Standing Firm

When we start to do something with great, pure intentions, rest assured that life will try to block us in many ways.  After working on a thought process and having some real victory, I recently began to move toward a long-time goal.  It seems like I no more than got started, and distractions abounded doubts and unwanted thoughts.  At first, I was overwhelmed, even distracted for a bit; then, I realized something.  When we start to move toward something extraordinary, a sure sign that we’re on the right track is thoughts that deal with challenges and blocks that we didn’t even know were there.

Scott Cairns says this, “My new rule: whenever things go wrong, wait and see what better thing is coming.”  It works; if we wait, reaffirm our goals, go easy on ourselves for getting off track, and then see what is coming, something better will indeed come along to move you along your path.

When we work with our kids on the concept of Standing Firm, we help them persevere and use their determination to hold fast until the storm passes.  By realizing that the universe is working on our behalf in ways that we don’t learn, we encourage great things to happen to us.  When we take a stand, we let people know what our non-negotiables involve.

In my book:  Making Sense of Life: A Guidebook for Parents and Kids, Making Sense of Life: A Guidebook for Teens and Parents eBook: Patterson, Rich: Kindle Store, I discuss the importance of role-playing the skill of Standing Firm with your kids. When we help kids with what to say, we move them forward—challenges such as what to say and how to deal with teasing and name-calling.

-*-*-

:: SET EXERCISE 1 ::
In the piece on standing firm, what is Scott Cairns's new rule?
The piece on standing firm has no connection to the entries that come after it.

(Layout dataset entries)
-*-*-

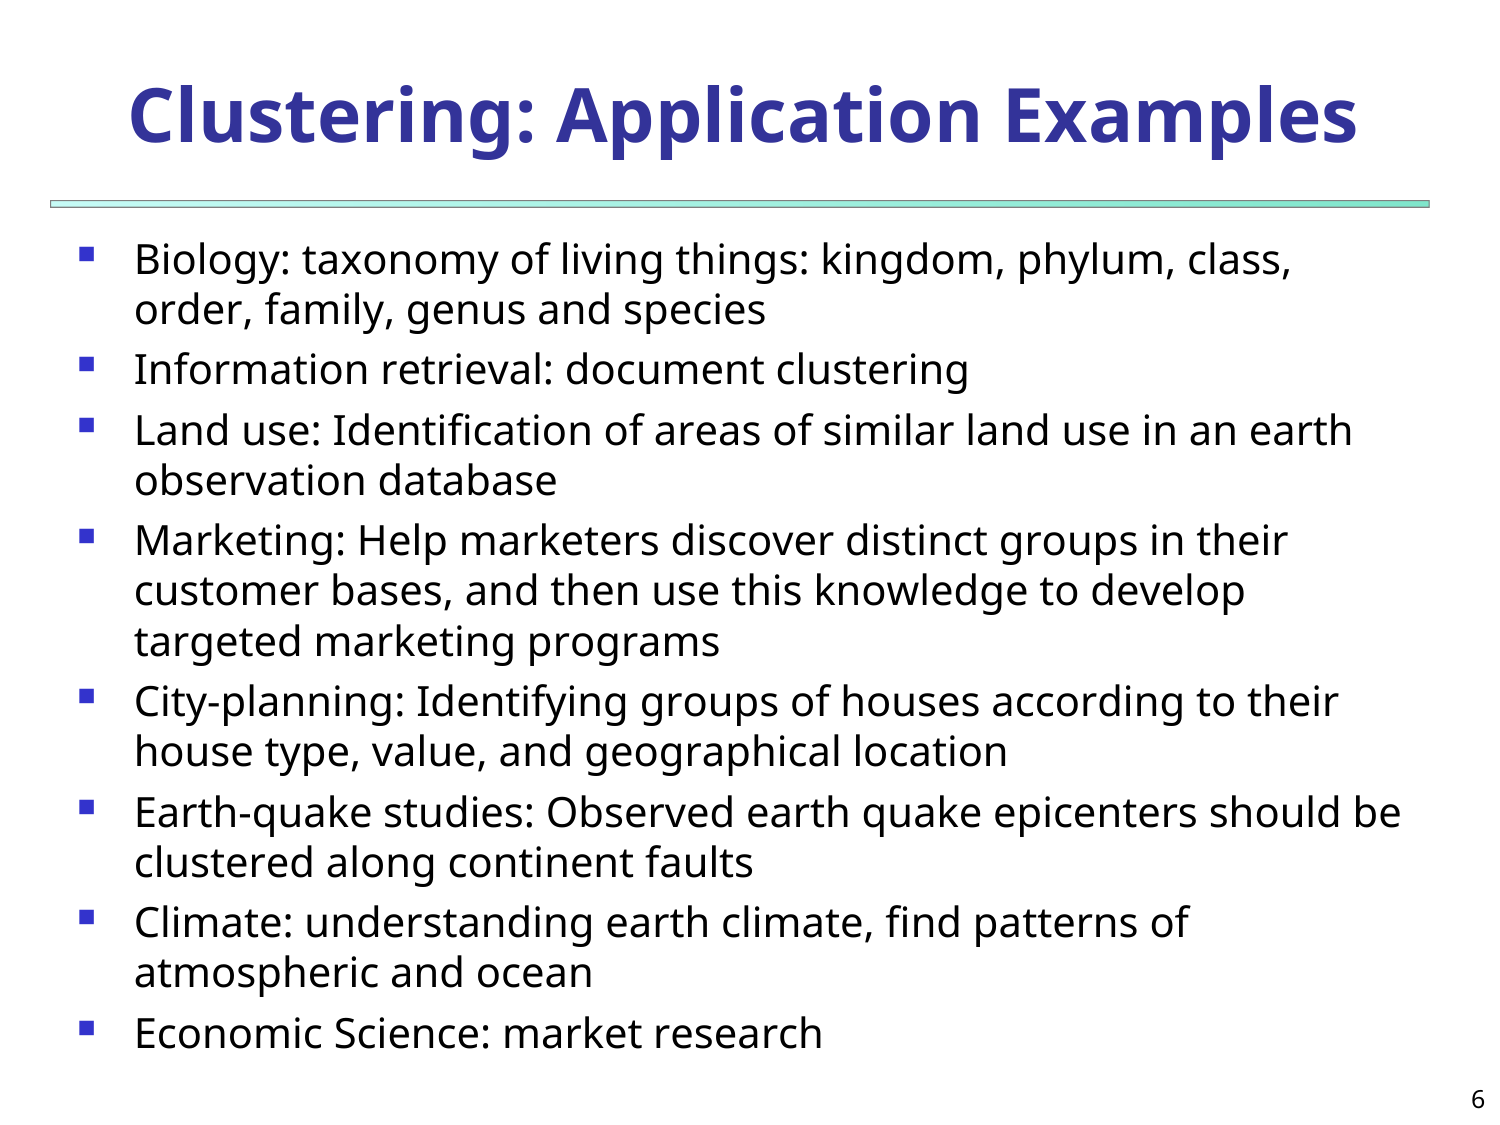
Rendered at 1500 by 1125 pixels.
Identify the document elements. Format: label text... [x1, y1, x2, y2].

text_box 18 [1187, 1062, 1500, 1125]
list Biology: taxonomy of living things: kingdom, phylum, class, order, family, genus and species Information retrieval: document clustering Land use: Identification of areas of similar land use in an earth observation database Marketing: Help marketers discover distinct groups in their customer bases, and then use this knowledge to develop targeted marketing programs City-planning: Identifying groups of houses according to their house type, value, and geographical location Earth-quake studies: Observed earth quake epicenters should be clustered along continent faults Climate: understanding earth climate, find patterns of atmospheric and ocean Economic Science: market research [62, 224, 1438, 1075]
title Clustering: Application Examples [24, 50, 1463, 176]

-*-*-

:: SET EXERCISE 2 ::
Reproduce the entries word for word, from their beginning through the line containing "text_box 18 [1187, 1062, 1500, 1125]". Leave the picture out.

:: WRITTEN ANSWER 1 ::
Whenever things go wrong, wait and see what better thing is coming.

:: WRITTEN ANSWER 2 ::
Rendered at 1500 by 1125 pixels.
Identify the document elements. Format: label text... [x1, y1, x2, y2].

text_box 18 [1187, 1062, 1500, 1125]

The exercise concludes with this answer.